Hersteller wie Messebosse haben jahrelang den "mündigen" Anwender hofiert, setzen nunmehr auf den Endbenutzer. Bei allem Verständnis für den Formulierungs-Notstand der PR-Leute: Die Begriffe sind ganz einfach "abgegriffen". Ganz übersehen wurde bei Suche nach treffenden Bezeichnungen, daß es ja auch "typische" EDV-Anwender gibt, nämlich die "schweigende Mehrheit" dieser Zunft, die sich durch Unauffälligkeit auszeichnet. Es ist ein Versuch wert, die Merkmale dieses "typischen" Anwenders aufzulisten:

Der "typische" Anwender

. . . ist IBM-Anwender,

. . . ist überzeugt, daß Informationsverarbeitung im Unternehmen sinnvoll und wirtschaftlich nur unter zentraler Lenkung durchgeführt werden könne,

. . . wünscht sich nichts sehnlicher, als daß die Fachabteilungs-Mitarbeiter endlich lernen, sich EDV-gerecht zu artikulieren.

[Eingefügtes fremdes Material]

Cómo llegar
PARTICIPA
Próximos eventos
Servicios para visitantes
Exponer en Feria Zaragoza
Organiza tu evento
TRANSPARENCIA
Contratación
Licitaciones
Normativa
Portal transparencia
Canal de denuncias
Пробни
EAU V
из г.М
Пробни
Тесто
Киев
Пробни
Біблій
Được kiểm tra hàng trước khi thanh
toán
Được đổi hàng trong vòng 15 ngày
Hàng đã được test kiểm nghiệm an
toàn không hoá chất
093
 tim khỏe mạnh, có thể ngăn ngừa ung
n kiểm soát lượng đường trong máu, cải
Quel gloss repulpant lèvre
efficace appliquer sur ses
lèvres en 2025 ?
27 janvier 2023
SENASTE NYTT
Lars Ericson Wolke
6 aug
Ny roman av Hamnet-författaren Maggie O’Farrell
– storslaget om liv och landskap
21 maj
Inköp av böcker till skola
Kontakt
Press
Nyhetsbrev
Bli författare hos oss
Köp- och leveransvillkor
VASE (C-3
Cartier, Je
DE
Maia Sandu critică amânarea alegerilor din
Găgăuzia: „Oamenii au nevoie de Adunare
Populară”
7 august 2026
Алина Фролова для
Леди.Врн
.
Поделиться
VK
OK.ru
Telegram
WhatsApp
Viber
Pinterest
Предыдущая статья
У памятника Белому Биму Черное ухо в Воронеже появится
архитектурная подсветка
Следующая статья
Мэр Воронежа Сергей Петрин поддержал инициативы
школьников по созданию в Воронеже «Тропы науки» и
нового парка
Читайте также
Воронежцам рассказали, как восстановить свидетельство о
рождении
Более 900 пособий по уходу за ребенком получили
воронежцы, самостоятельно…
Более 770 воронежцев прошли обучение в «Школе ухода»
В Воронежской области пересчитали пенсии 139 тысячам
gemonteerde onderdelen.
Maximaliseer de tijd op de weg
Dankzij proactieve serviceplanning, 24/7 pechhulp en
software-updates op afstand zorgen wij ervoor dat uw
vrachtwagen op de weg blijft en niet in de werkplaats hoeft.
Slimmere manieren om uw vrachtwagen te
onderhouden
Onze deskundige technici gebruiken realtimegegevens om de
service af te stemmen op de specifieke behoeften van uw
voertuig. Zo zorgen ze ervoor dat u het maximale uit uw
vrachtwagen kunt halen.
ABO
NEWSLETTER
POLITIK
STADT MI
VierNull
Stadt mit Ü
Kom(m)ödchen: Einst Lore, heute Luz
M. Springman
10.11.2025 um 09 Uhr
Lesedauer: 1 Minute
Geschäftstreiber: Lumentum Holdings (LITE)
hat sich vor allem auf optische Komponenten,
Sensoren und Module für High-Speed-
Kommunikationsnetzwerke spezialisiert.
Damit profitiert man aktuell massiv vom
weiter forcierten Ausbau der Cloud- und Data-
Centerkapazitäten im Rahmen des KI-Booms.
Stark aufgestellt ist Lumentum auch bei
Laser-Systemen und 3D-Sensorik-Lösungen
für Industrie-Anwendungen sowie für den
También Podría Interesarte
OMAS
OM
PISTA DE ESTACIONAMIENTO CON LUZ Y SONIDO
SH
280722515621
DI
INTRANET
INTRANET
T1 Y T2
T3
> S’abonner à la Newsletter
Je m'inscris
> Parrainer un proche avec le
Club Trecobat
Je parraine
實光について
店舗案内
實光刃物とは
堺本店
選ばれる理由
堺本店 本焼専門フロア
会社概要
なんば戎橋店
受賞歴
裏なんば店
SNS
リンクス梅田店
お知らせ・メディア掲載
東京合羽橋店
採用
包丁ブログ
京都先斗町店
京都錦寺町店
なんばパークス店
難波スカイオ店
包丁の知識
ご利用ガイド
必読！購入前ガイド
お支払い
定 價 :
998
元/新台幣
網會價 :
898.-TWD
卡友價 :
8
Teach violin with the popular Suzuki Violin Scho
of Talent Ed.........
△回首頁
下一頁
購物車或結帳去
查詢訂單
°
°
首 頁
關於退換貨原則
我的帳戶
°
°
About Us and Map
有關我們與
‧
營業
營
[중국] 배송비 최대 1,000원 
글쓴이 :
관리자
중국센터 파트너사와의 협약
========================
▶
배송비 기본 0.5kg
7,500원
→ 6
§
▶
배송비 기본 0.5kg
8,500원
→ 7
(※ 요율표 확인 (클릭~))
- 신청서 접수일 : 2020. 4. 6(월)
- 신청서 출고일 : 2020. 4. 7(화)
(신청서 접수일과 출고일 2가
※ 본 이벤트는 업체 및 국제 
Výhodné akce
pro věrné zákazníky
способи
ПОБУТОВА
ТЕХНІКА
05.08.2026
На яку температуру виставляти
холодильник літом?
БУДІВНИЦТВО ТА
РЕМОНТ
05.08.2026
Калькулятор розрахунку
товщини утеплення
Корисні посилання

. . . stellt an einen Computer bestimmte Anforderungen, die von den meisten Geräten (Mini, Mikro, MDT) nicht erfüllt werden,

. . . betrachtet die Aufgaben der quantitativen Datenverarbeitung als weitgehend gelöst,

. . . will die Rechenzentrums-Dienstleistung verbessern.

Wer die vielen Systems-Reden noch einmal Revue passieren läßt, der kommt um die Feststellung nicht herum, daß für den so beschriebenen EDV-Profi recht wenig Diskussionsstoff ausgebreitet wurde. Die einseitige Fixierung auf den Endbenutzer könnte sich am Ende als Bumerang erweisen.